Julia, a 33-year-old graphic designer, recently had reasonable success during her egg freezing harvest which, like Ali, she decided to embark upon one year after ending a significant long-term relationship. She paid £5,000 and they managed to get 10 eggs suitable for freezing. Yet she is all too aware of this double-edged sword. "I feel like this was less about paying for my fertility and more about paying for my peace of mind," she explains. "I know that freezing your eggs is no guarantee that you will have a baby in the future but it does make me feel more confident. I think that’s something that all women should have access to: fertility MOT screenings on the NHS every year, like you would with a normal medical check-up. Women’s fertility is so mystified and so many women in their 20s and 30s have no idea until they start trying to conceive, by which point it might be too late. I feel empowered knowing what my situation is." 

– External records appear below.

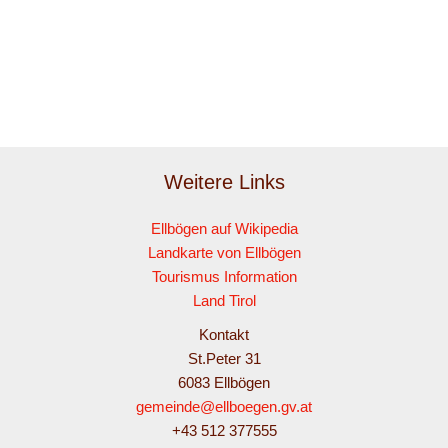
Weitere Links
Ellbögen auf Wikipedia
Landkarte von Ellbögen
Tourismus Information
Land Tirol
Kontakt
St.Peter 31
6083 Ellbögen
gemeinde@ellboegen.gv.at
+43 512 377555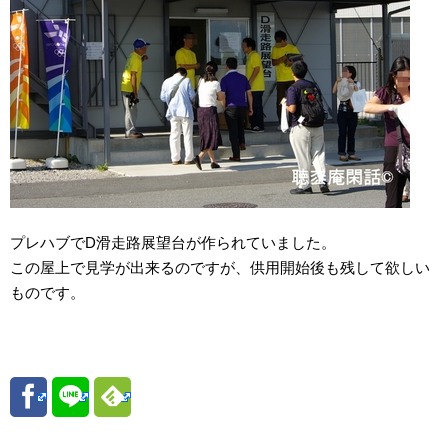
プレハブでD滑走路展望台が作られていました。
この屋上で見学が出来るのですが、供用開始後も残して欲しい
ものです。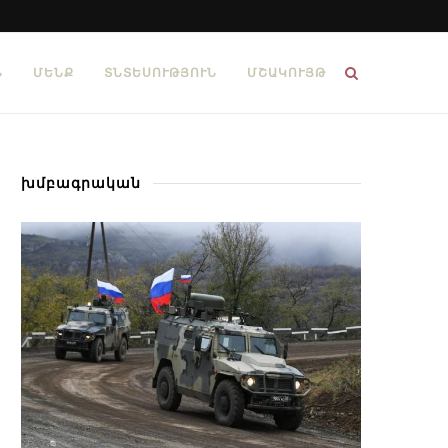
Ն
ՄԵՆՔ
ՏՆՏԵՍՈՒԹՅՈՒՆ
ՄՇԱԿՈՒՅԹ
խմբագրական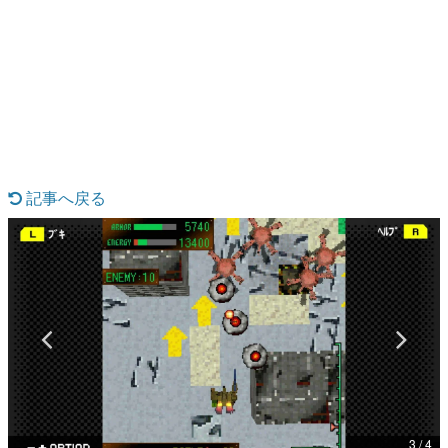
日本のコンテンツ産業やカルチャーに与えた影響を探る企
画です。
日本モバイルゲーム産業史
日本のモバイルゲーム史における主要なトピック・タイト
ルを網羅するほか、開発者へのインタビューや識者による
解説を掲載。約20年の歴史が一望できる決定版！
若ゲのいたり〜ゲームクリエイターの青春〜
『うつヌケ』『ペンと箸』等で知られるマンガ家・田中圭
一先生によるゲーム業界レポートマンガです。
記事へ戻る
なんでゲームは面白い？
ゲーム開発者・hamatsu氏がゲームの魅力を画面や操作の
具体的な形から解き明かしていく、硬派で骨太な評論連載
です。
ゲームが変えた日本語
「経験値」「裏技」「ラスボス」… ゲームにまつわる言葉
の起源や用法の変遷を、コンピューター文化史研究家・タ
イニーP氏が徹底調査。
カテゴリ
3 / 4
特集記事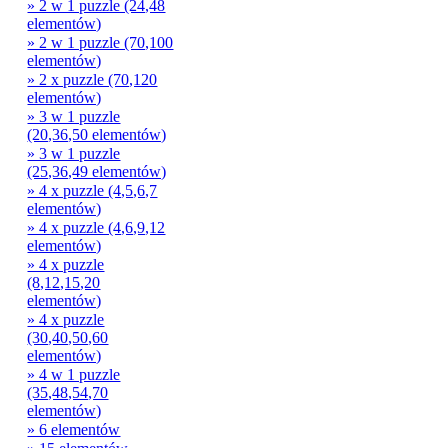
» 2 w 1 puzzle (24,48
elementów)
» 2 w 1 puzzle (70,100
elementów)
» 2 x puzzle (70,120
elementów)
» 3 w 1 puzzle
(20,36,50 elementów)
» 3 w 1 puzzle
(25,36,49 elementów)
» 4 x puzzle (4,5,6,7
elementów)
» 4 x puzzle (4,6,9,12
elementów)
» 4 x puzzle
(8,12,15,20
elementów)
» 4 x puzzle
(30,40,50,60
elementów)
» 4 w 1 puzzle
(35,48,54,70
elementów)
» 6 elementów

Therein lies the rub. I don’t know about you but I rarely hear men say "I wasted years with…" after a break-up. Yet men's fertility declines with age too. No matter how far we progress, women are still haunted by an invisible but inescapable so-called ticking biological clock which hangs over us like the sword of Damocles whenever we make a relationship or career decision. Men are implicated in this discussion too but somehow we’re generally the only ones having it. It can be no surprise that more than one person has spotted a business opportunity in that and that growing numbers of women who want to feel they have agency, autonomy and, above all, options, are prepared to pay if it makes them feel that they can buy themselves time. 
Janet Lindsay, chief executive at women’s health research charity Wellbeing of Women, perhaps puts it best. "We support a woman’s decision to take control of her reproductive health and safeguard her fertility where possible, but it is important to recognise that ‘non-medical’ egg freezing is not the ‘insurance policy’ it is sometimes proclaimed to be. Social egg freezing must not be seen as society’s silver bullet for what is a natural decline in fertility over a woman’s lifespan."